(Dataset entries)
*** Begin section ***

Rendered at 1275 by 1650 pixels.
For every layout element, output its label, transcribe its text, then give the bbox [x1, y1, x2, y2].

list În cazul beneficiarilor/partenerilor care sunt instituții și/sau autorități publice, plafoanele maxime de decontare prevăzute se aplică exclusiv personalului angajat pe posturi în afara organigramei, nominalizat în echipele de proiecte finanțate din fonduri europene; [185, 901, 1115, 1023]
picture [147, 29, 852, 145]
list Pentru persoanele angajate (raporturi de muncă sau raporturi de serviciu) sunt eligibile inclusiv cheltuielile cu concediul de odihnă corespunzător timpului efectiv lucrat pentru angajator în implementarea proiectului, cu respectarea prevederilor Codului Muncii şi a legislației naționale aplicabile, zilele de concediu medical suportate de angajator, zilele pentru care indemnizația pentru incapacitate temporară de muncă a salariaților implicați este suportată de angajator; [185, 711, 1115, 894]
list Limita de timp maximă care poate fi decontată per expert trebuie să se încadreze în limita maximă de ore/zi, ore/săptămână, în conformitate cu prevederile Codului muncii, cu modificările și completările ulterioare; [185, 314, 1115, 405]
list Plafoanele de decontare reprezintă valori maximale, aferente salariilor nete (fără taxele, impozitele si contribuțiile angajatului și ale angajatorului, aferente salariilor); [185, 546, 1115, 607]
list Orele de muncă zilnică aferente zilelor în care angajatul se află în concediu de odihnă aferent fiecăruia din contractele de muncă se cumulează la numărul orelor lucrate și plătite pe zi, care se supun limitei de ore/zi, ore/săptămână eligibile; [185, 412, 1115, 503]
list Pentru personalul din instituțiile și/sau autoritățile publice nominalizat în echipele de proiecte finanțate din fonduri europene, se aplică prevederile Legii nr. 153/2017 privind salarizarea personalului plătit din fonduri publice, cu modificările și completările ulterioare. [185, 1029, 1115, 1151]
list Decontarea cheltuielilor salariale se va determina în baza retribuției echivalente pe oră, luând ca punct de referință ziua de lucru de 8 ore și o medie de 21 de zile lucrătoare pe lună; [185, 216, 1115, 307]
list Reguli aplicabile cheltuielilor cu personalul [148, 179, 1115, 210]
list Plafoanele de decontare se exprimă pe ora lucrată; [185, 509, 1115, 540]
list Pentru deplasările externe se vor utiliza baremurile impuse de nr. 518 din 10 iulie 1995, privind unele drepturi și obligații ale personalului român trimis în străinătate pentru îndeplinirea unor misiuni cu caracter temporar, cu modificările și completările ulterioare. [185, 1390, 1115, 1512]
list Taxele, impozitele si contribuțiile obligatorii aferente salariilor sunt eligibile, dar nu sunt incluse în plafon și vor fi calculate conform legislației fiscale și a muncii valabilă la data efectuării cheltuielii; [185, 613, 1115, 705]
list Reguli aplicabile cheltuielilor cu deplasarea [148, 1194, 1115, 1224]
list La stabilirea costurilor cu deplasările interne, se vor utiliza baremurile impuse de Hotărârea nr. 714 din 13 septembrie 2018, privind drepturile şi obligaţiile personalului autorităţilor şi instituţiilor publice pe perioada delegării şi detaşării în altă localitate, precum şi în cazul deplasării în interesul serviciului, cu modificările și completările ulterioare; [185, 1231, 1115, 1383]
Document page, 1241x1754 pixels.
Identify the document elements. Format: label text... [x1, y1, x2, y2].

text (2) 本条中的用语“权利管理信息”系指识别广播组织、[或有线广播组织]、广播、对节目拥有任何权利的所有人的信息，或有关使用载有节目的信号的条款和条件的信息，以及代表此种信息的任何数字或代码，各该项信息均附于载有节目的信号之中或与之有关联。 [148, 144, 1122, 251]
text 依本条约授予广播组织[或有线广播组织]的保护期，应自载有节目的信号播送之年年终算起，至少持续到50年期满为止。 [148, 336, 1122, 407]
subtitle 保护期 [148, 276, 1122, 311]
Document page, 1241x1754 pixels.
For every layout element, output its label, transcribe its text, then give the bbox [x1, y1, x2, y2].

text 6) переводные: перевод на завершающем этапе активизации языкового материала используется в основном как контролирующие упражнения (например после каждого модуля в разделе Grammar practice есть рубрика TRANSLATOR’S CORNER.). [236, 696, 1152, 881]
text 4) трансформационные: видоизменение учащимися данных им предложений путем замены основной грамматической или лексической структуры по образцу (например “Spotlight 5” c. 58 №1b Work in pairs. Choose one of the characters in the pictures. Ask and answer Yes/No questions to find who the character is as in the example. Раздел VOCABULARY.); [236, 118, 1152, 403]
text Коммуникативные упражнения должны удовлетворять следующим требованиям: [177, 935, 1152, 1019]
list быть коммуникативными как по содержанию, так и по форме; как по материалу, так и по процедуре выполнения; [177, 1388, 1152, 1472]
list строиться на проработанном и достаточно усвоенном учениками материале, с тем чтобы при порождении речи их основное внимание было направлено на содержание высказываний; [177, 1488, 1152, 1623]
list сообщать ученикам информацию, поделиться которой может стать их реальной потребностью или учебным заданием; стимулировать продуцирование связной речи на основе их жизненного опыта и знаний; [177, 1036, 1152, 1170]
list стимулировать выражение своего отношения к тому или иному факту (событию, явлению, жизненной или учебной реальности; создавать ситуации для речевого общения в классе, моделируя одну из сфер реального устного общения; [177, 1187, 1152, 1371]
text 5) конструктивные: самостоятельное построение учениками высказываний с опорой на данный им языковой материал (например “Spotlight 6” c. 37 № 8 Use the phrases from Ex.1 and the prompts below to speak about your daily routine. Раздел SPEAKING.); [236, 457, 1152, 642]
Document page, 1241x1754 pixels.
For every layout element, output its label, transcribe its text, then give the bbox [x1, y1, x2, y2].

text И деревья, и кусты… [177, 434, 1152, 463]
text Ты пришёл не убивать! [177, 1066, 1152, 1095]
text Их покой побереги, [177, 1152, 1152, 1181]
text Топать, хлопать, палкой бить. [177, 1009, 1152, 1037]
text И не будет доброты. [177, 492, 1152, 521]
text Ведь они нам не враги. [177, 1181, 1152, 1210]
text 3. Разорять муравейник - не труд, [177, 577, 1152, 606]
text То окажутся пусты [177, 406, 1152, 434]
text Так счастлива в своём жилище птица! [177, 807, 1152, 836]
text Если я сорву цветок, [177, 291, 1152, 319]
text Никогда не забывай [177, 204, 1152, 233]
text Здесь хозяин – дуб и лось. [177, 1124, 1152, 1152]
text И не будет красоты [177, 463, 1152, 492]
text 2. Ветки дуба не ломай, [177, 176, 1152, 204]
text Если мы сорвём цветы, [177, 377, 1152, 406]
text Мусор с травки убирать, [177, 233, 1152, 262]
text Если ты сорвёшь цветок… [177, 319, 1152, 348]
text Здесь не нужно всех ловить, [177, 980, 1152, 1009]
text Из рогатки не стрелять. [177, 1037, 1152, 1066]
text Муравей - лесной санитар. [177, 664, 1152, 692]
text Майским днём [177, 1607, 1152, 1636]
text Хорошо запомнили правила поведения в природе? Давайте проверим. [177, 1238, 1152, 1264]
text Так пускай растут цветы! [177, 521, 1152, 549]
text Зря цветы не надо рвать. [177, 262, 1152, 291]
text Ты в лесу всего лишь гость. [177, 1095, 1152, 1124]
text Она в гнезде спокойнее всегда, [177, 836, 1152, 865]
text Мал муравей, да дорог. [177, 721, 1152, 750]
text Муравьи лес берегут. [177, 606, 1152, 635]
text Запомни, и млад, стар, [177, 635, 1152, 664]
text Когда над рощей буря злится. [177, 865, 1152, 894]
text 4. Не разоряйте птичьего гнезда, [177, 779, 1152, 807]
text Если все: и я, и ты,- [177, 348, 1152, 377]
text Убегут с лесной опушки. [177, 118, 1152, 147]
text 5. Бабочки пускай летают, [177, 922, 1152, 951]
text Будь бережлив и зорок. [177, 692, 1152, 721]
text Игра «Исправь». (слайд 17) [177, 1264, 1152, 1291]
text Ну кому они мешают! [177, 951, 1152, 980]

*** End section ***

* _Task prompt_
Where a line in the records above contains the string "учениками", copy that line.

* _Written solution_
list строиться на проработанном и достаточно усвоенном учениками материале, с тем чтобы при порождении речи их основное внимание было направлено на содержание высказываний; [177, 1488, 1152, 1623]
text 5) конструктивные: самостоятельное построение учениками высказываний с опорой на данный им языковой материал (например “Spotlight 6” c. 37 № 8 Use the phrases from Ex.1 and the prompts below to speak about your daily routine. Раздел SPEAKING.); [236, 457, 1152, 642]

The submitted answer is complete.